### Extrait du texte
Malgré tout ce que l’on entend sur « les diplômes qui ne servent plus à rien », les statistiques montrent que, plus on a un niveau d’études élevé, plus l’insertion sociale est facilitée, plus le temps de chômage est réduit entre la fin d’études et la première embauche. D’après J.-P. Terrail, le CAP/BEP permet d’obtenir rapidement un travail, mais, il ne permet pas souvent d’ascension ultérieure. Les détenteurs du baccalauréat « tâtonnent » cinq ou six ans dans des jobs précaires et finissent par trouver un emploi dans des filières « promotionnelles » - comme la restauration rapide ou l’informatique -, ou bien ils trouvent leur voie en investissant de manière forte leur passion (sport, art...). Les diplômés du supérieur évitent bien souvent une phase de précarité et trouvent, en général, rapidement des emplois bien rémunérés.
Statistiquement, les diplômes permettent une meilleure insertion professionnelle, mais ils ne règlent en rien le problème de fond : le chômage. Tous les jeunes pourraient être bardés de diplômes qu’il n’y aurait pas plus de possibilités d’emploi et une bonne partie d’entre eux devrait, comme cela existe déjà, exercer des jobs sous-payés, subir des stages rémunérés au compte-gouttes... Cela étant, d’un certain point de vue, l’évolution du niveau de qualification requis par les emplois nécessite une élévation du niveau de formation pour tous, afin de pourvoir ces emplois et, d’un autre point de vue, pour avoir les capacités (au sens formation) de s’émanciper et d’agir sur le monde. En ce sens, la transformation sociale passe par une école de qualité. Or, après une période de progrès scolaire, les récentes réformes tendent à remettre en cause la même école pour tous afin de revenir à un système différencié reproduisant les classes.
Après cette période - qui démarre après la Deuxième Guerre mondiale - durant laquelle les enfants pouvaient espérer vivre mieux que leurs parents, que ce soit au niveau de la sécurité sociale ou de l’élévation du niveau de formation, nous entrons, comme l’ont prouvé les réformes des retraites et de la Sécurité sociale, dans une phase régressive et l’école n’y fait, malheureusement, pas exception. La nouvelle loi d’orientation pour l’école, dite « loi Fillon », officialise le système scolaire à deux vitesses : elle marque clairement son renoncement à faire réussir tous les élèves, en instaurant un « socle commun », un minimum (« les fondamentaux ») à atteindre pour les élèves les plus en difficulté, alors que les autres auront droit à l’ensemble des programmes.
######
### Données fournies
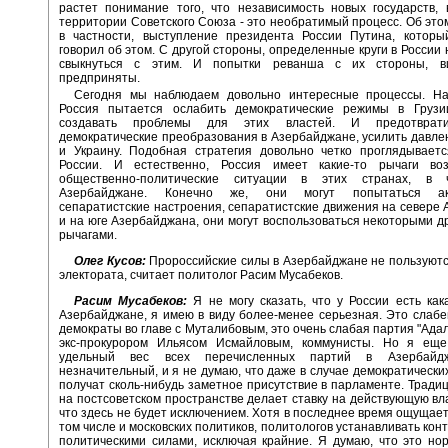
растет понимание того, что независимость новых государств,
территории Советского Союза - это необратимый процесс. Об это
в частности, выступление президента России Путина, которы
говорил об этом. С другой стороны, определенные круги в России 
свыкнуться с этим. И попытки реванша с их стороны, ви
предприняты.
Сегодня мы наблюдаем довольно интересные процессы. На
Россия пытается ослабить демократические режимы в Грузи
создавать проблемы для этих властей. И предотврат
демократические преобразования в Азербайджане, усилить давле
и Украину. Подобная стратегия довольно четко проглядываетс
России. И естественно, Россия имеет какие-то рычаги во
общественно-политические ситуации в этих странах, в ч
Азербайджане. Конечно же, они могут попытаться акт
сепаратистские настроения, сепаратистские движения на севере
и на юге Азербайджана, они могут воспользоваться некоторыми д
рычагами.
Олег Кусов:
Пророссийские силы в Азербайджане не пользуют
электората, считает политолог Расим Мусабеков.
Расим Мусабеков:
Я не могу сказать, что у России есть как
Азербайджане, я имею в виду более-менее серьезная. Это слабе
демократы во главе с Муталибовым, это очень слабая партия "Адал
экс-прокурором Ильясом Исмайловым, коммунисты. Но я еще
удельный вес всех перечисленных партий в Азербайд
незначительный, и я не думаю, что даже в случае демократически
получат сколь-нибудь заметное присутствие в парламенте. Тради
на постсоветском пространстве делает ставку на действующую вла
что здесь не будет исключением. Хотя в последнее время ощущает
том числе и московских политиков, политологов устанавливать кон
политическими силами, исключая крайние. Я думаю, что это но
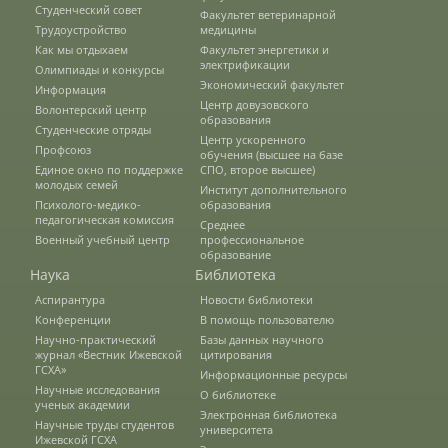
Студенческий совет
Факультет ветеринарной
Наши услуги
Трудоустройство
медицины
Как мы отдыхаем
Факультет энергетики и
электрификации
Олимпиады и конкурсы
Экономический факультет
Международная деятельность
Информация
Центр довузовского
Волонтерский центр
образования
Студенческие отряды
Центр ускоренного
Профсоюз
обучения (высшее на базе
Организации-партнеры
Единое окно по поддержке
СПО, второе высшее)
молодых семей
Институт дополнительного
Психолого-медико-
образования
педагогическая комиссия
Среднее
Договоры о сотрудничестве
Военный учебный центр
профессиональное
образование
Наука
Библиотека
Зарубежные стажировки
Аспирантура
Новости библиотеки
Конференции
В помощь пользователю
Научно-практический
Базы данных научного
журнал «Вестник Ижевской
цитирования
Иностранным студентам
ГСХА»
Информационные ресурсы
Научные исследования
О библиотеке
ученых академии
Электронная библиотека
Научные труды студентов
Документы
университета
Ижевской ГСХА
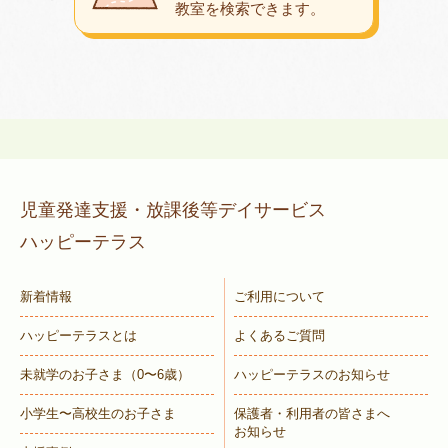
教室を検索できます。
児童発達支援・放課後等デイサービス
ハッピーテラス
新着情報
ご利用について
ハッピーテラスとは
よくあるご質問
未就学のお子さま
（0〜6歳）
ハッピーテラスのお知らせ
小学生〜高校生のお子さま
保護者・利用者の皆さまへ
お知らせ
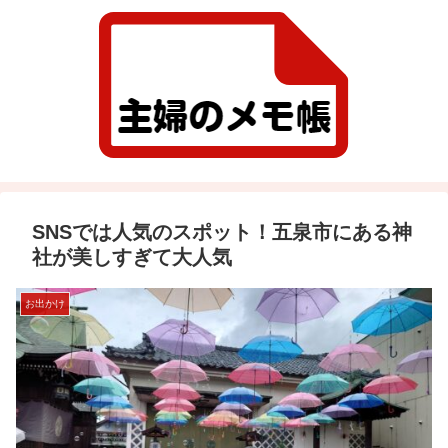
SNSでは人気のスポット！五泉市にある神
社が美しすぎて大人気
お出かけ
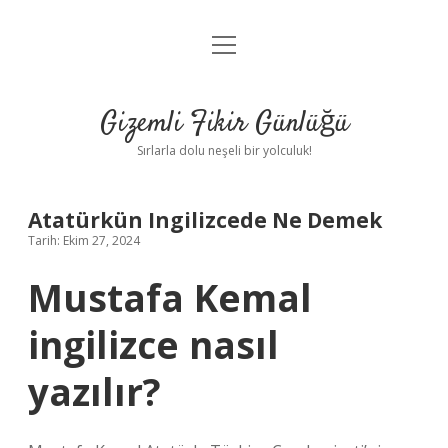
menüyü
Anasayfa
aç
Gizlilik Politikası
Gizemli Fikir Günlüğü
Yasal Uyarı
Sırlarla dolu neşeli bir yolculuk!
Hakkımızda
Atatürkün Ingilizcede Ne Demek
Tarih: Ekim 27, 2024
Mustafa Kemal
ingilizce nasıl
yazılır?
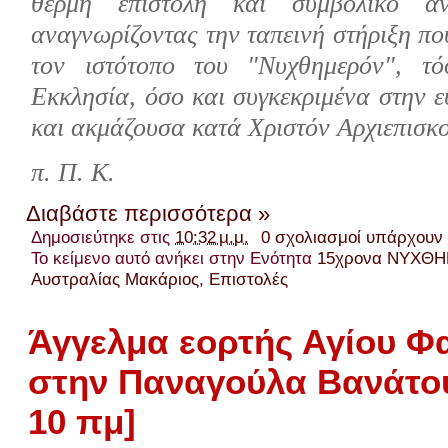
θερμή επιστολή και συμβολικό αν
αναγνωρίζοντας την ταπεινή στήριξη πο
τον ιστότοπο του "Νυχθημερόν", τό
Εκκλησία, όσο και συγκεκριμένα στην 
και ακμάζουσα κατά Χριστόν Αρχιεπισκ
π. Π. Κ.
Διαβάστε περισσότερα »
Δημοσιεύτηκε στις
10:32 μ.μ.
0 σχολιασμοί υπάρχουν
Το κείμενο αυτό ανήκει στην Ενότητα
15χρονα ΝΥΧΘ
Αυστραλίας Μακάριος
,
Επιστολές
Άγγελμα εορτής Αγίου Φ
στην Παναγούλα Βανάτου 
10 πμ]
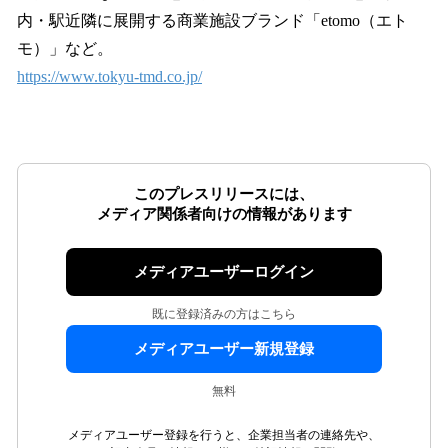
内・駅近隣に展開する商業施設ブランド「etomo（エト
モ）」など。
https://www.tokyu-tmd.co.jp/
このプレスリリースには、
メディア関係者向けの情報があります
メディアユーザーログイン
既に登録済みの方はこちら
メディアユーザー新規登録
無料
メディアユーザー登録を行うと、企業担当者の連絡先や、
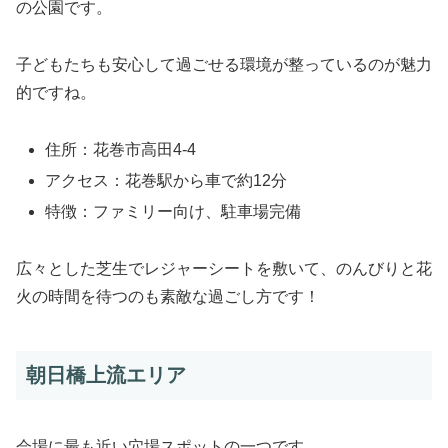
の公園です。
子どもたちも安心して過ごせる環境が整っているのが魅力
的ですね。
住所：花巻市高田4-4
アクセス：花巻駅から車で約12分
特徴：ファミリー向け、駐車場完備
広々とした芝生でレジャーシートを敷いて、のんびりと花
火の時間を待つのも素敵な過ごし方です！
朝日橋上流エリア
会場に最も近い穴場スポットの一つです。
######
» **Travail demandé**
1. Répondez aux points suivants sur le texte consacré aux diplômes et à l'insertion professionnelle :
(a) D'après J.-P. Terrail, quelle limite présente le CAP/BEP ?
(b) Quel problème de fond les diplômes ne règlent-ils pas ?
(c) Qu'instaure la loi Fillon pour les élèves les plus en difficulté ?
2. Reprenez le texte sur les diplômes et la loi Fillon à la suite de sa dernière phrase.

» **Réponses par tâche**
1.
(a) Il permet d'obtenir rapidement un travail, mais ne permet pas souvent d'ascension ultérieure.
(b) Le chômage.
(c) Un « socle commun », c'est-à-dire un minimum (« les fondamentaux ») à atteindre.

2.
Formation au rabais
Mise en place cette année, l’évaluation en CE1 a pour but de déterminer les élèves qui seront réduits au socle commun, alors que les autres continueront le parcours normal. Comment envisager qu’un enfant puisse reprendre, après quelques années, le cursus normal, alors qu’on l’aura privé des autres enseignements ? Ce principe du socle commun instaure de fait une « filiarisation » des parcours, dès le CE1 ! Le socle commun repose sur une vision rétrograde de l’enseignement, celui de nos grands-parents qui, soi-disant, a fait ses preuves... Mais la moitié d’entre eux, on l’oublie trop facilement, n’a pas pu aller jusqu’au certificat d’études.
La loi Fillon s’appuie sur la théorie des talents : « toutes les intelligences » doivent être reconnues, intellectuelles ou manuelles. C’est démagogique, car le but est d’éjecter le plus rapidement possible les jeunes en difficulté vers le contrat d’apprentissage, ce qui contribue à abaisser leur niveau de formation générale. Et, bien évidemment, la « théorie des talents » justifie l’abandon scolaire des classes sociales les plus défavorisées. La question de la formation générale des élèves est fondamentale pour les futurs citoyens qu’ils deviennent. Les savoirs, la connaissance, sont le matériau indispensable à l’émancipation. Comment se révolter contre l’ordre établi et l’idéologie dominante capitaliste si on n’a pas eu les moyens d’accéder à la culture ? Fillon tente de donner une contrepartie à la réduction culturelle de l’école pour une catégorie d’élèves en promettant la formation tout au long de la vie, mais on sait très bien que ce sont les personnes les mieux formées qui y ont recours, parce qu’il faut une formation initiale de base solide pour être en capacité d’en profiter.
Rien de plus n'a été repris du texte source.